Source information>
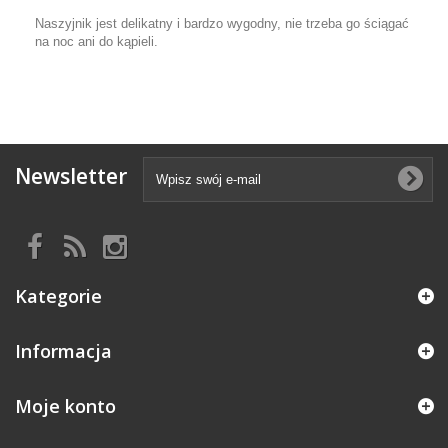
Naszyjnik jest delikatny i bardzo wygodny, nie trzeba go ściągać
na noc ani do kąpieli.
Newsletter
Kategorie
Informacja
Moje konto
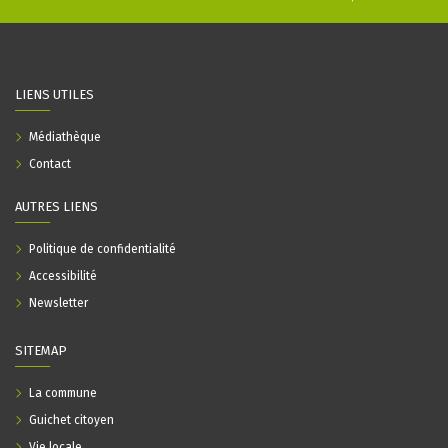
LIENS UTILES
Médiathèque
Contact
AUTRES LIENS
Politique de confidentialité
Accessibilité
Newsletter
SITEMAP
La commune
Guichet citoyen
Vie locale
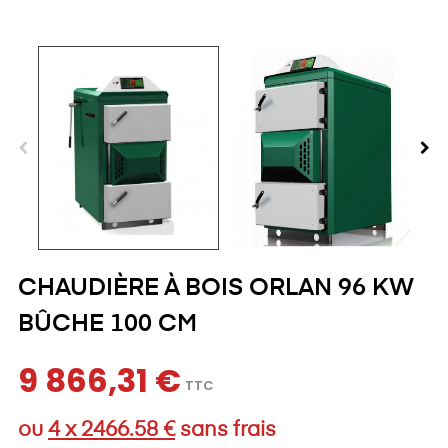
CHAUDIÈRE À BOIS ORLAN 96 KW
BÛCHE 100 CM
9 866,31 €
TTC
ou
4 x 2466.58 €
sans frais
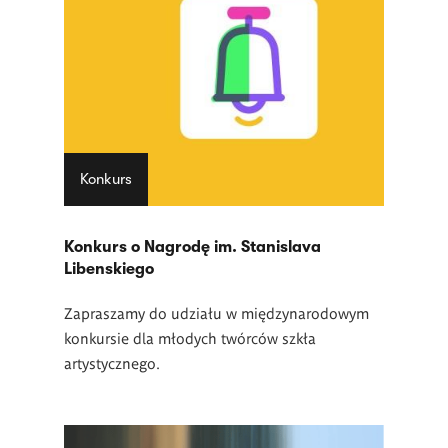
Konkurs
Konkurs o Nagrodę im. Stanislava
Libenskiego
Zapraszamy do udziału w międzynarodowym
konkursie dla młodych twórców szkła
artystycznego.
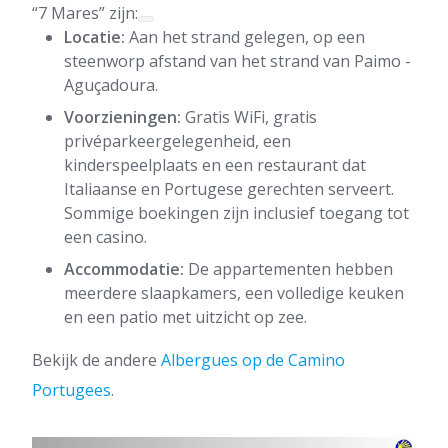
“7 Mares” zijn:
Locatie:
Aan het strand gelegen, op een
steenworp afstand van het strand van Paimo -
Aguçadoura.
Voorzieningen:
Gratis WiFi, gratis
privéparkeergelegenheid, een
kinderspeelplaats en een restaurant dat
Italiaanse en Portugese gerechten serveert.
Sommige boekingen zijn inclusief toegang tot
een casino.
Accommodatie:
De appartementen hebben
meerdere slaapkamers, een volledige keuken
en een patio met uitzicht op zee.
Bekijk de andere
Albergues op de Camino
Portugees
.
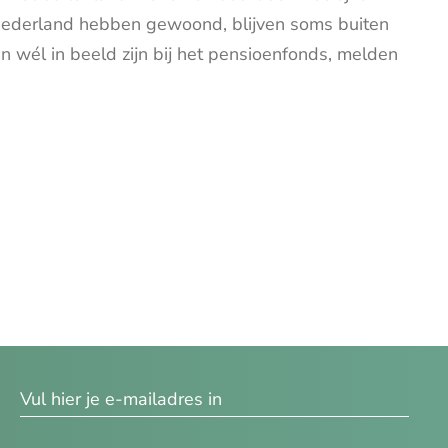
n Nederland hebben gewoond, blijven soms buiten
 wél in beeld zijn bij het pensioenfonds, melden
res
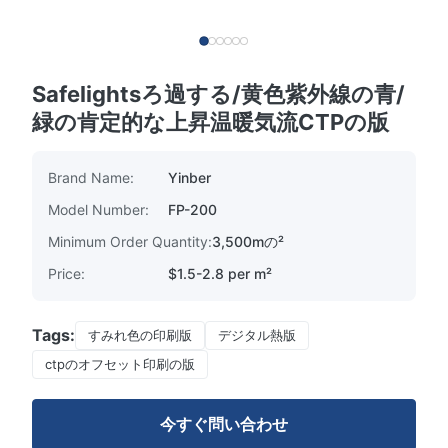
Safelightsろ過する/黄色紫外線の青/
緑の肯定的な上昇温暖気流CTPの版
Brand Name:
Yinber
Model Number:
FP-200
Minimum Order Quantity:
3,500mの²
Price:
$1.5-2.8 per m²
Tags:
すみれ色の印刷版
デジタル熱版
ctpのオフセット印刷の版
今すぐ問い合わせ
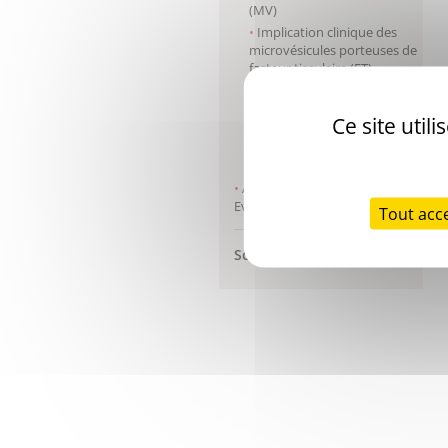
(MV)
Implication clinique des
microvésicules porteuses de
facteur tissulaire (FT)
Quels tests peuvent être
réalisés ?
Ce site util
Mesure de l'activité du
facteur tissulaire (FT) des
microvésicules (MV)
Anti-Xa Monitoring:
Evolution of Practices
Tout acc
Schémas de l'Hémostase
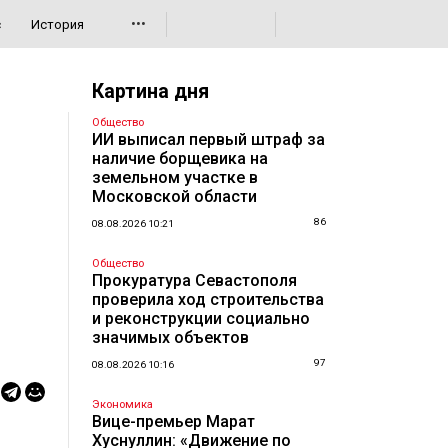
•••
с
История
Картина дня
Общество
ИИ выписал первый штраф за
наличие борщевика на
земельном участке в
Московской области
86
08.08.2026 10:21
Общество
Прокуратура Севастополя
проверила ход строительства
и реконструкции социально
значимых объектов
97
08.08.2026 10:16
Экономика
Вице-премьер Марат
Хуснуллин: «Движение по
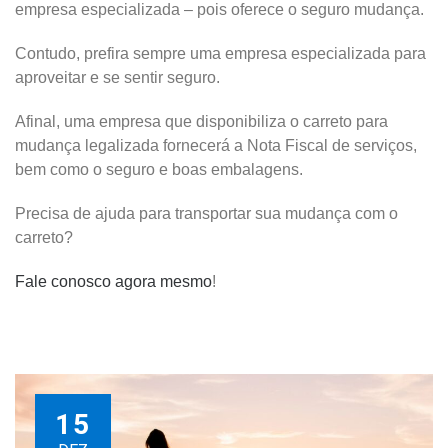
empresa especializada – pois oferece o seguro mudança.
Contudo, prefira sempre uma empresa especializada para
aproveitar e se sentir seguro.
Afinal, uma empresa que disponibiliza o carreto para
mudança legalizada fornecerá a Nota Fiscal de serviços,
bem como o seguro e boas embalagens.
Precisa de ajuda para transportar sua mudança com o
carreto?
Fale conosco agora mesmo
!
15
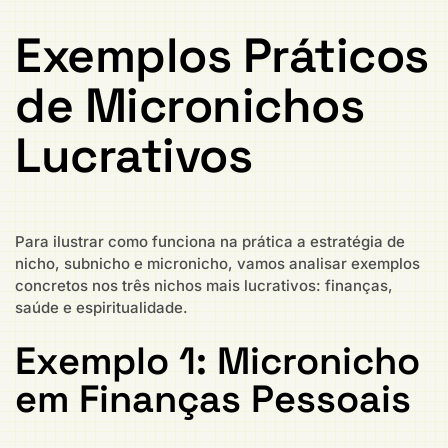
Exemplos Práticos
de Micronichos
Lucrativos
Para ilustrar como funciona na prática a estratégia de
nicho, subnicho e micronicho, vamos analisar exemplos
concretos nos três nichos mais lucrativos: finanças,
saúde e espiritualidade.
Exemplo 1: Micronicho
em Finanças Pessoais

What is expected> From the data above, copy each line where the string "zijn" appears.

Answer box>
“7 Mares” zijn:
Sommige boekingen zijn inclusief toegang tot
 wél in beeld zijn bij het pensioenfonds, melden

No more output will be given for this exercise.